### Goal
Please copy the lines below word for word, starting at the line that contains "Document page, 1626x1219 pixels." and ending after the line that contains "picture [37, 38, 513, 93]".

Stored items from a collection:
— start —

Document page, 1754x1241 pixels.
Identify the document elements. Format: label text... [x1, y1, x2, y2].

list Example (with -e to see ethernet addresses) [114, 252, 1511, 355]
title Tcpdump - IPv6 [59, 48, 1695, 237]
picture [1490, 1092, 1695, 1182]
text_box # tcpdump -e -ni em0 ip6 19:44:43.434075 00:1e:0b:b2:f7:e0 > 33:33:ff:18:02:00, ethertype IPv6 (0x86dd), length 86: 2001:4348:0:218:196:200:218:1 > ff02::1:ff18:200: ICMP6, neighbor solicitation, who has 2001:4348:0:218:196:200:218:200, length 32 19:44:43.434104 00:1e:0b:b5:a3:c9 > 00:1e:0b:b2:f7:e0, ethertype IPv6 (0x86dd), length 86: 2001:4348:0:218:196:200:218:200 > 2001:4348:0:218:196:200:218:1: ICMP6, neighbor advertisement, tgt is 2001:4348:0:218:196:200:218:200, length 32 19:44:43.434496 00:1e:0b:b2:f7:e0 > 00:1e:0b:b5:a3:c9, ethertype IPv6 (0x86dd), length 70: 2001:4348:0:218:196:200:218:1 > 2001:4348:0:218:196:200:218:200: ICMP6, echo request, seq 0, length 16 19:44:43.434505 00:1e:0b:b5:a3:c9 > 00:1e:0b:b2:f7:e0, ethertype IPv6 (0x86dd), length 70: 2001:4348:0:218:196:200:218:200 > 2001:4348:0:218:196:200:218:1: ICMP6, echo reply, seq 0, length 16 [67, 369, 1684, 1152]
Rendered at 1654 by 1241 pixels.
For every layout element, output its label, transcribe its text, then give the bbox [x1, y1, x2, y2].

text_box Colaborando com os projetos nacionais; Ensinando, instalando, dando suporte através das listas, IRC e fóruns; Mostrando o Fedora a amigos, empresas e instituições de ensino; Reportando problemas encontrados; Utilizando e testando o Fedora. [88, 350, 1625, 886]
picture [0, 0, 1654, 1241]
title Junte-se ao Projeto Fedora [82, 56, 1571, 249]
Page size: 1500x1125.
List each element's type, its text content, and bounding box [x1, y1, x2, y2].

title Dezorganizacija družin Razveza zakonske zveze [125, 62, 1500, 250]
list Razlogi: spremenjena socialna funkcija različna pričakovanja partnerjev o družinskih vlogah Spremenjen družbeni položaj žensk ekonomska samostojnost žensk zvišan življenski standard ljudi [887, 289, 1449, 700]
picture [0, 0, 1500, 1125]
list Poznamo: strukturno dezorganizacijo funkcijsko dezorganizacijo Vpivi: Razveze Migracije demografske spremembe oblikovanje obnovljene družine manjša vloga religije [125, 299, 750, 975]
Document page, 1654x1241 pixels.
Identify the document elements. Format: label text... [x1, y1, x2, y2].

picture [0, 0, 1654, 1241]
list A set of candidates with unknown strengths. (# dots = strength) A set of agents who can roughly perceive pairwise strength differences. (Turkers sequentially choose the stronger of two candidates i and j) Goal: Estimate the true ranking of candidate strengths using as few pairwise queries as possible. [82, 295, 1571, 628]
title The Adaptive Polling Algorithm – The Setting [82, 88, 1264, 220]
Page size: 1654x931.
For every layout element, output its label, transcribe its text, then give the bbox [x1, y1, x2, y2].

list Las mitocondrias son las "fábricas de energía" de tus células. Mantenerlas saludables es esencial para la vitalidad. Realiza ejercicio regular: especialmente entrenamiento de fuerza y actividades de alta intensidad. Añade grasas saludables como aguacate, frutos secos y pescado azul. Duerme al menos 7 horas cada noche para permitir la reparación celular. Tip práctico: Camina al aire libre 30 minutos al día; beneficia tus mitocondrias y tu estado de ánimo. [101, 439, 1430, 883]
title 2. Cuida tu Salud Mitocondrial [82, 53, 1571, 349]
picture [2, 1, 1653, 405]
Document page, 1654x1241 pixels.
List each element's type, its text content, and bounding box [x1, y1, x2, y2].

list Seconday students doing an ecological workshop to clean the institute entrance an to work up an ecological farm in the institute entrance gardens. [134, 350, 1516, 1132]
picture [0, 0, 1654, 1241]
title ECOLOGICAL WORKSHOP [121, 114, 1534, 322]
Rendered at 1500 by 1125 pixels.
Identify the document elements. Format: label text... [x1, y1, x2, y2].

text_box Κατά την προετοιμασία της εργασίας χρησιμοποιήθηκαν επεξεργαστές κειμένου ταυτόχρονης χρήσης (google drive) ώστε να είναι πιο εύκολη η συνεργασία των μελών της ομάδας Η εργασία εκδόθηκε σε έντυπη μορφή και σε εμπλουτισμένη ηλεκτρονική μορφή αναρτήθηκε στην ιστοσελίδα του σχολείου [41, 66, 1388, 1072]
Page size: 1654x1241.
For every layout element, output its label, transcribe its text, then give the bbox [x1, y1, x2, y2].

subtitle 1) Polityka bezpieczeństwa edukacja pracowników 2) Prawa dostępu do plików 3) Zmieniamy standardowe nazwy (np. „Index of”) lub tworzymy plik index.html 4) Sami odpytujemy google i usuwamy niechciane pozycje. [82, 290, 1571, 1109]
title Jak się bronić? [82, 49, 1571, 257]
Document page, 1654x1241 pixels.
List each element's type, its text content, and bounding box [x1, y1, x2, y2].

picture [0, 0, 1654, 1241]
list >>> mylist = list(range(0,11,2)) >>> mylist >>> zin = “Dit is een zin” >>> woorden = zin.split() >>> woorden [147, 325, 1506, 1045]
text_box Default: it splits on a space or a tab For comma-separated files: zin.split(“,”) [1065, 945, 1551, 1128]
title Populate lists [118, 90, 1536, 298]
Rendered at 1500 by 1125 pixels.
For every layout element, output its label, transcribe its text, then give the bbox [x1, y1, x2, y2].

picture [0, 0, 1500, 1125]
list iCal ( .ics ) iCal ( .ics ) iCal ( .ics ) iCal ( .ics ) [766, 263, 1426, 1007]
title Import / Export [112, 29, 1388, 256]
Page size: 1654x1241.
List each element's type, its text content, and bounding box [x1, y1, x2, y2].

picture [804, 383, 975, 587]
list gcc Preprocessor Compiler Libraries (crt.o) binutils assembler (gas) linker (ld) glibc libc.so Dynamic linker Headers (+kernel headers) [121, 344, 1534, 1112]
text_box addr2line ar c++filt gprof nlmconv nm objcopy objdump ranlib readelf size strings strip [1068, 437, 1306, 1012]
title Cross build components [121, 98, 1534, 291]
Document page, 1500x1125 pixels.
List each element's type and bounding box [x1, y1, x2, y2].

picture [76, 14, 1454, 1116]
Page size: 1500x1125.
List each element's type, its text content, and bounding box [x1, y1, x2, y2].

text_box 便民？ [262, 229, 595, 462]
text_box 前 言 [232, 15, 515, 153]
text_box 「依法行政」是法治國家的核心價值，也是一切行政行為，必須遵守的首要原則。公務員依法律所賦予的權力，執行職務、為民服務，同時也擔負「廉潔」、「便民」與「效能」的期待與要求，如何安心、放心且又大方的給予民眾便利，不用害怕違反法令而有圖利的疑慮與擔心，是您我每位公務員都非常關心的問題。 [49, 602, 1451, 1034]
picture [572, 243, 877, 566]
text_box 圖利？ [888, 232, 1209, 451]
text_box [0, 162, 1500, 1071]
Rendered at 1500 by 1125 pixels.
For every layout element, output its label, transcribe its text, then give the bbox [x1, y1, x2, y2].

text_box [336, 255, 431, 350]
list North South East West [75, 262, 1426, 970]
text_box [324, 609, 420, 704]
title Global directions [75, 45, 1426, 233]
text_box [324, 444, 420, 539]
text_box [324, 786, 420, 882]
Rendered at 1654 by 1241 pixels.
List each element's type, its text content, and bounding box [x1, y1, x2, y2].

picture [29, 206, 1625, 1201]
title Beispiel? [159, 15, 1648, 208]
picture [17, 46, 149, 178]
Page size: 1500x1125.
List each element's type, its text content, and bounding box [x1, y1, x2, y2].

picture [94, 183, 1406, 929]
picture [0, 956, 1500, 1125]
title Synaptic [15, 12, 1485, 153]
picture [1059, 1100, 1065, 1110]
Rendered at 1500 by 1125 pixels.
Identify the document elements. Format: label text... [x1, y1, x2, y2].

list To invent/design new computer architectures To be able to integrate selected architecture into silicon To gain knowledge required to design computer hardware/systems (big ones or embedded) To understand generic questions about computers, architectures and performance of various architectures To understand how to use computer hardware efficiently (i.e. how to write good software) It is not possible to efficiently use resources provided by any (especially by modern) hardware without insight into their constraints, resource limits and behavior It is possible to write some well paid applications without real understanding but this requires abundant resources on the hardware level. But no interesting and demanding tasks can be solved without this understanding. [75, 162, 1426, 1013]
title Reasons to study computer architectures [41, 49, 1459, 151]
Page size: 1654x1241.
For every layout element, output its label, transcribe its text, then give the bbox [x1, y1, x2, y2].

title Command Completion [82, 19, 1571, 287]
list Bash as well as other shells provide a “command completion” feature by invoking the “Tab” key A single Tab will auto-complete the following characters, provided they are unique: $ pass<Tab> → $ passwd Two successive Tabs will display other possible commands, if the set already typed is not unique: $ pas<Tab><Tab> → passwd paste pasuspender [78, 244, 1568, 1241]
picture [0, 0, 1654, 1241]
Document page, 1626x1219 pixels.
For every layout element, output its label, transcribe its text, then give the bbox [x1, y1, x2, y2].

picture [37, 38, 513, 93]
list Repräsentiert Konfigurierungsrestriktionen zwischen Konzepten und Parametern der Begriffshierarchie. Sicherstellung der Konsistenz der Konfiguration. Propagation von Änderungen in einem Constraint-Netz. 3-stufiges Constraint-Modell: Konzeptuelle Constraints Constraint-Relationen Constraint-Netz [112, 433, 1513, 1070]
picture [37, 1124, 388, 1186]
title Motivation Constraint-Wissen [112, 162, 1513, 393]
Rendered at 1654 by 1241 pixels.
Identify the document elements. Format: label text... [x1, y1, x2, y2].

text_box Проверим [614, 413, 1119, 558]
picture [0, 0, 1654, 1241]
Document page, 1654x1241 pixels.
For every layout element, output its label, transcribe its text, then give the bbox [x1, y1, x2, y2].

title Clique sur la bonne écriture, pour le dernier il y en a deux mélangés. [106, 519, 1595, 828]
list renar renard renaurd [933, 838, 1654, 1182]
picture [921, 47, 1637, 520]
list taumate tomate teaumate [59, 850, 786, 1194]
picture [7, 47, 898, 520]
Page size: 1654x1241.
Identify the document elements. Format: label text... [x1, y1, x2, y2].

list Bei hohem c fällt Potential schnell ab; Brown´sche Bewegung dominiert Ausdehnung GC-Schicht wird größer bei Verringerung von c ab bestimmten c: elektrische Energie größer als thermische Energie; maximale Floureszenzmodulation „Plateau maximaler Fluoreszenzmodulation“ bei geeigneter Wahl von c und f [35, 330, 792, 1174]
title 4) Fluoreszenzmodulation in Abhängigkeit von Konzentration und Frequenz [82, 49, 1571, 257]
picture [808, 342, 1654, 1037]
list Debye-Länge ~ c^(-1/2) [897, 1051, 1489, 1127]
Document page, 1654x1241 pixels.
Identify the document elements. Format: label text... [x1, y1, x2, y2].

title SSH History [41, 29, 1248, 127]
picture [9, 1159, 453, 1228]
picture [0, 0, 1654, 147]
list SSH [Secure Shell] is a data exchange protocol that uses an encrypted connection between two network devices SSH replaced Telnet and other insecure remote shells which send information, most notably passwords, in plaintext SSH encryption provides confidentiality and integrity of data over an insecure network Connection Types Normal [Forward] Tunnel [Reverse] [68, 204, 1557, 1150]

— end —

### Solution for this task
Document page, 1626x1219 pixels.
For every layout element, output its label, transcribe its text, then give the bbox [x1, y1, x2, y2].

picture [37, 38, 513, 93]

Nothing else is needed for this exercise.